‘Korea‘ offers guide to expatriates
By Robert Neff
There are a lot of guidebooks on Korea but many of them seem nothing more than quick cut-and-paste jobs from information gleaned from the Internet ― dull and lacking first-hand experience. Robert Koehler’s “Korea” is not that type of book.
Koehler, who has been collecting information for this book for some 15 years, has traveled throughout the country and filled the pages with his own personal experiences and observations along with at least a thousand beautiful photographs.
Koehler describes “Korea (as) a study in contrasts ― one foot in the future, the other firmly rooted in one of the world’s richest cultural heritages” and makes this one of his themes throughout the book. Modern Korea and its past is interwoven in his descriptions of locations, customs and etiquette making the book that much more reader-friendly.
The hardest thing about writing this review was the amount of material that the book contains. At 750 pages ― including maps ― it literally has information on just about anything a newcomer or, for that matter, a long-term expat could ask for.
There are subway maps of the major cities, top eight lists of things to see, do and eat and road maps for various locations throughout the country including their entrance costs, hours of operation and contact numbers.
The book is divided into sections dealing with each province and the major cities.
Major tourist sites are naturally covered but it is the less-well-known sites and their insightful descriptions that make this book even more valuable.
Beautiful pictures and the histories or behind-the-scene accounts of these various sites make them even more appealing to the reader. Suggestions for places to stay with concise and accurate descriptions of their accommodations and modes of transportation are all provided.
Koehler makes no secret his love for Korean food and sprinkled throughout his book are recommendations for restaurants and dishes.
He also devotes an entire chapter to Korean food ― not just the almost-compulsory explanation of what kimchi is, but in-depth descriptions of the various stews, noodles, seafood, grilled meats and rice dishes that one might encounter in restaurants. He also provides information as to provincial specialties. Did you know that “dak galbi” (pan-fried chicken in tangy sauce) was a specialty of Gangwon Province? What about the old capital of Baekje? Its specialty is “yeonipbab” ― rice wrapped in a lotus leaf.
But what about foods encountered outside of Korean restaurants? No worries. Chinese-Korean and street foods are also included. Even the almost-taboo subject of dog meat is tastefully described.
It is no secret that Korea has a strong drinking culture and descriptions of Korean drinks ― including the alcohol content ― and drinking etiquette are provided. For those teetotalers, there is a section on teas and other non-alcoholic drinks.
The names of all the foods and drinks are given not only in English but Korean as well so those who are Korean-language challenged will have no problem in conveying their order.
When I first read Koehler’s history disclaimer in which he states that he “tried to be balanced and, more to the point, non-controversial in the historical accounts given in this book” because the book is, “after all, a tourist guidebook” I was a little disappointed.
But, after reading the book, I found it to be filled with interesting historical facts presented in a more-than-fair manner.
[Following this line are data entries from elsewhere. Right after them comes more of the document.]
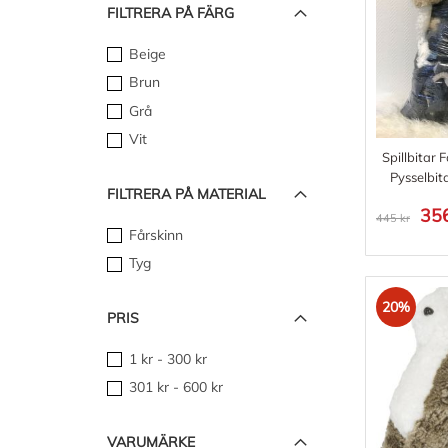
FILTRERA PÅ FÄRG
Beige
Brun
Grå
Vit
Spillbitar 
Pysselbit
FILTRERA PÅ MATERIAL
356
445 kr
Fårskinn
Tyg
20%
PRIS
1 kr
-
300 kr
301 kr
-
600 kr
VARUMÄRKE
To be honest, I learned a great deal from this book that I had not read in other books ― including history books. But history isn’t the only thing included. Fables and legends are also sprinkled throughout the book giving it even more depth and charm.
There is little to disparage in regards to this book. Some people might think that 37,000 won is a little steep for a guide book but when one considers the vast amount of information that this tome contains one quickly realizes that the price is more than reasonable.
I highly recommend this book not only for the newcomer to Korea but also for those adventurous old-timers who want to get out and explore the country.
Robert Neff is a contributing writer for The Korea Times.